Class actions present the real danger in such circumstances, not necessarily because small monetary awards, trebled, to each member of the class can add up to a significant sum, but because the CFA requires the court, if violations resulting in ascertainable losses are established, to award reasonable attorney’s fees to plaintiffs’ class counsel, fees that are typically anything but reasonable. In addition, because of the public nature of Seller websites and mobile applications, they are readily viewable by members of the plaintiff’s class action bar searching for a viable and easy-to-prove cause of action or by the attorney general (which, as indicated above, is authorized by the CFA to impose hefty fines on violators).
Finally, while one might think that Sellers should be able to protect themselves simply by making surcharge refunds to complaining customers, it is not clear that such action would be effective.
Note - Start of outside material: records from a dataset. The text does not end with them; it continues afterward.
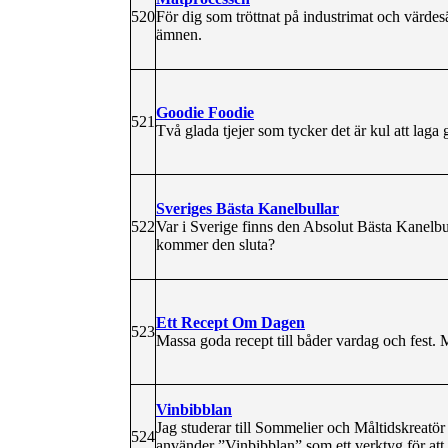
520
För dig som tröttnat på industrimat och värdes
ämnen.
Goodie Foodie
521
Två glada tjejer som tycker det är kul att laga
Sveriges Bästa Kanelbullar
522
Var i Sverige finns den Absolut Bästa Kanelbu
kommer den sluta?
Ett Recept Om Dagen
523
Massa goda recept till båder vardag och fest
Vinbibblan
Jag studerar till Sommelier och Måltidskreatö
524
använder ”Vinbibblan” som ett verktyg för att l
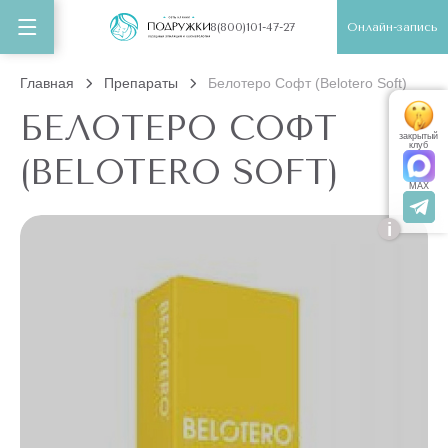
Онлайн-запись
8(800)101-47-27
Главная
Препараты
Белотеро Софт (Belotero Soft)
БЕЛОТЕРО СОФТ
закрытый
клуб
(BELOTERO SOFT)
MAX
i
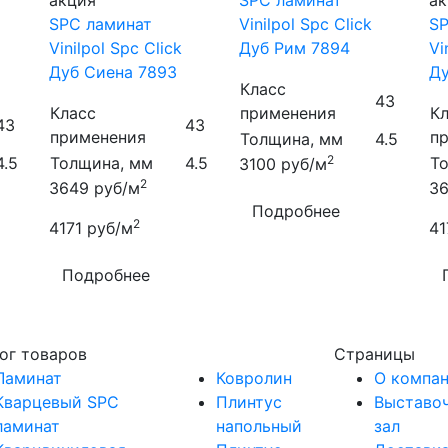
акция
SPC ламинат
ак
SPC ламинат
Vinilpol Spc Click
SP
Vinilpol Spc Click
Дуб Рим 7894
Vi
Дуб Сиена 7893
Ду
Класс
43
Класс
применения
К
43
43
применения
п
Толщина, мм
4.5
2
4.5
Толщина, мм
4.5
Т
3100
руб/м
2
3649
руб/м
3
Подробнее
2
4171
руб/м
41
Подробнее
ог товаров
Страницы
Ламинат
Ковролин
О компа
Кварцевый SPC
Плинтус
Выставо
ламинат
напольный
зал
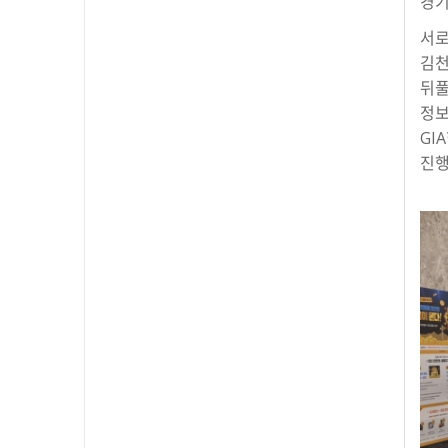
경기
서로
김천
뒤풀
정보
GI
진행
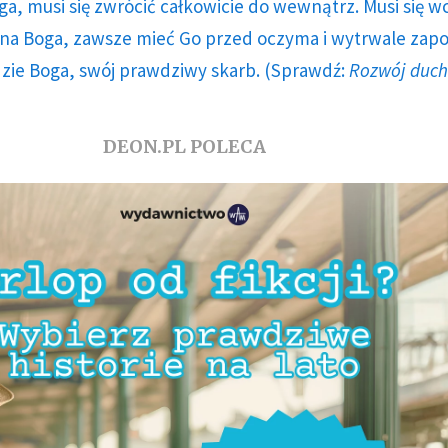
ga, musi się zwrócić całkowicie do wewnątrz. Musi się w
a Boga, zawsze mieć Go przed oczyma i wytrwale zap
dzie Boga, swój prawdziwy skarb. (Sprawdź:
Rozwój duc
DEON.PL POLECA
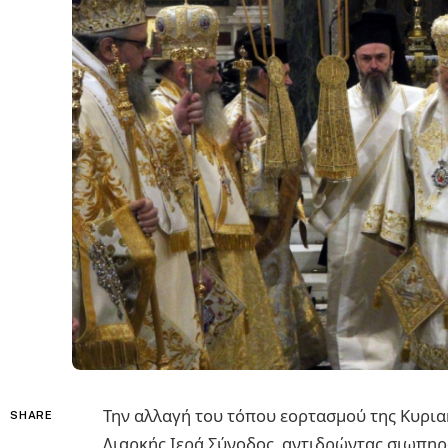
Την αλλαγή του τόπου εορτασμού της Κυρι
SHARE
Διαρκής Ιερά Σύνοδος, αντιδρώντας σιωπηρ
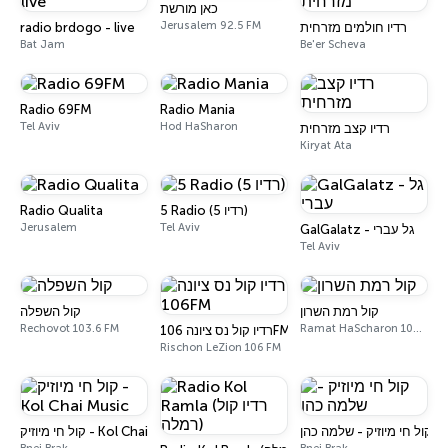
כאן מורשת
Jerusalem 92.5 FM
radio brdogo - live
רדיו חולמים מזרחית
Bat Jam
Be'er Scheva
Radio 69FM
Radio Mania
Tel Aviv
Hod HaSharon
רדיו קצב מזרחית
Kiryat Ata
Radio Qualita
5 Radio (רדיו 5)
Jerusalem
Tel Aviv
GalGalatz - גל עברי
Tel Aviv
קול רמת השרון
קול השפלה
Rechovot 103.6 FM
Ramat HaScharon 103.6 FM
רדיו קול נס ציונה 106FM
Rischon LeZion 106 FM
קול חי מיוזיק - שלמה כהן
קול חי מיוזיק - Kol Chai Music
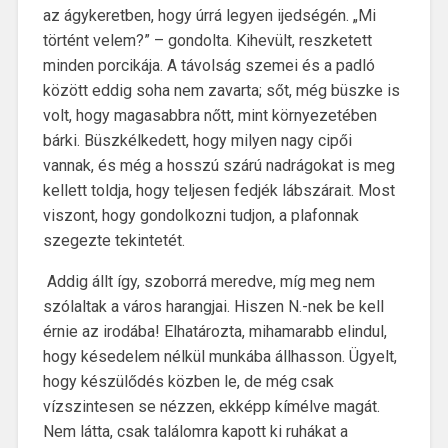
az ágykeretben, hogy úrrá legyen ijedségén. „Mi
történt velem?” – gondolta. Kihevült, reszketett
minden porcikája. A távolság szemei és a padló
között eddig soha nem zavarta; sőt, még büszke is
volt, hogy magasabbra nőtt, mint környezetében
bárki. Büszkélkedett, hogy milyen nagy cipői
vannak, és még a hosszú szárú nadrágokat is meg
kellett toldja, hogy teljesen fedjék lábszárait. Most
viszont, hogy gondolkozni tudjon, a plafonnak
szegezte tekintetét.
Addig állt így, szoborrá meredve, míg meg nem
szólaltak a város harangjai. Hiszen N.-nek be kell
érnie az irodába! Elhatározta, mihamarabb elindul,
hogy késedelem nélkül munkába állhasson. Ügyelt,
hogy készülődés közben le, de még csak
vízszintesen se nézzen, ekképp kímélve magát.
Nem látta, csak találomra kapott ki ruhákat a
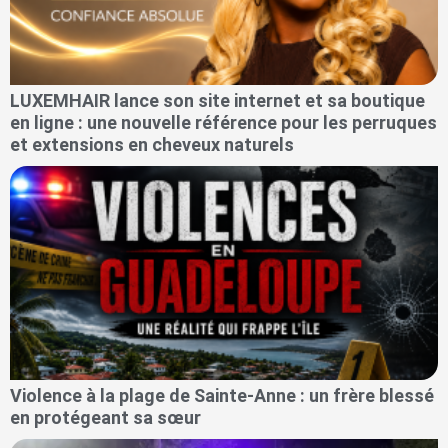
LUXEMHAIR lance son site internet et sa boutique
en ligne : une nouvelle référence pour les perruques
et extensions en cheveux naturels
Violence à la plage de Sainte-Anne : un frère blessé
en protégeant sa sœur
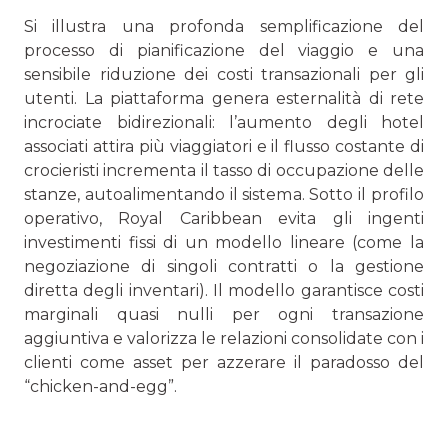
Si illustra una profonda semplificazione del
processo di pianificazione del viaggio e una
sensibile riduzione dei costi transazionali per gli
utenti. La piattaforma genera esternalità di rete
incrociate bidirezionali: l’aumento degli hotel
associati attira più viaggiatori e il flusso costante di
crocieristi incrementa il tasso di occupazione delle
stanze, autoalimentando il sistema. Sotto il profilo
operativo, Royal Caribbean evita gli ingenti
investimenti fissi di un modello lineare (come la
negoziazione di singoli contratti o la gestione
diretta degli inventari). Il modello garantisce costi
marginali quasi nulli per ogni transazione
aggiuntiva e valorizza le relazioni consolidate con i
clienti come asset per azzerare il paradosso del
“chicken-and-egg”.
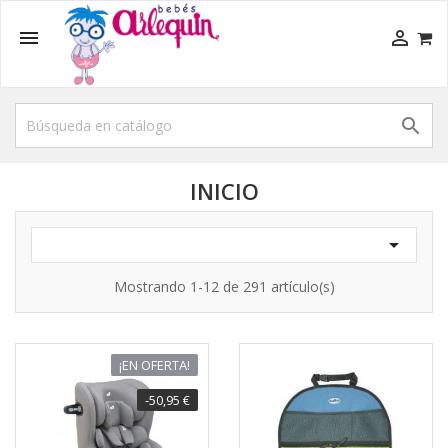



INICIO

Mostrando 1-12 de 291 artículo(s)
¡EN OFERTA!
-50,95 €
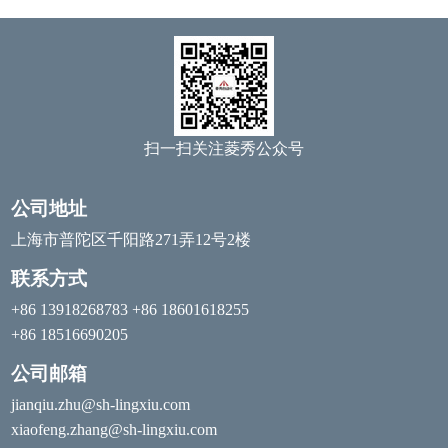
扫一扫关注菱秀公众号
公司地址
上海市普陀区千阳路271弄12号2楼
联系方式
+86 13918268783 +86 18601618255
+86 18516690205
公司邮箱
jianqiu.zhu@sh-lingxiu.com
xiaofeng.zhang@sh-lingxiu.com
Neither the Act nor the CFA includes a savings clause that would expressly relieve Sellers from liability in such a circumstance (although one could argue that any customer who has received such a refund has not suffered an ascertainable loss).
The potential consequences of violation the Act make it imperative that Sellers who impose surcharges on credit card purchases act quickly to ensure that they do so consistent with the requirements in the Act. If Sellers suspect that it will take some time to implement the changes needed to comply with the Act, they might wish to consider forgoing credit card surcharges until those changes are made.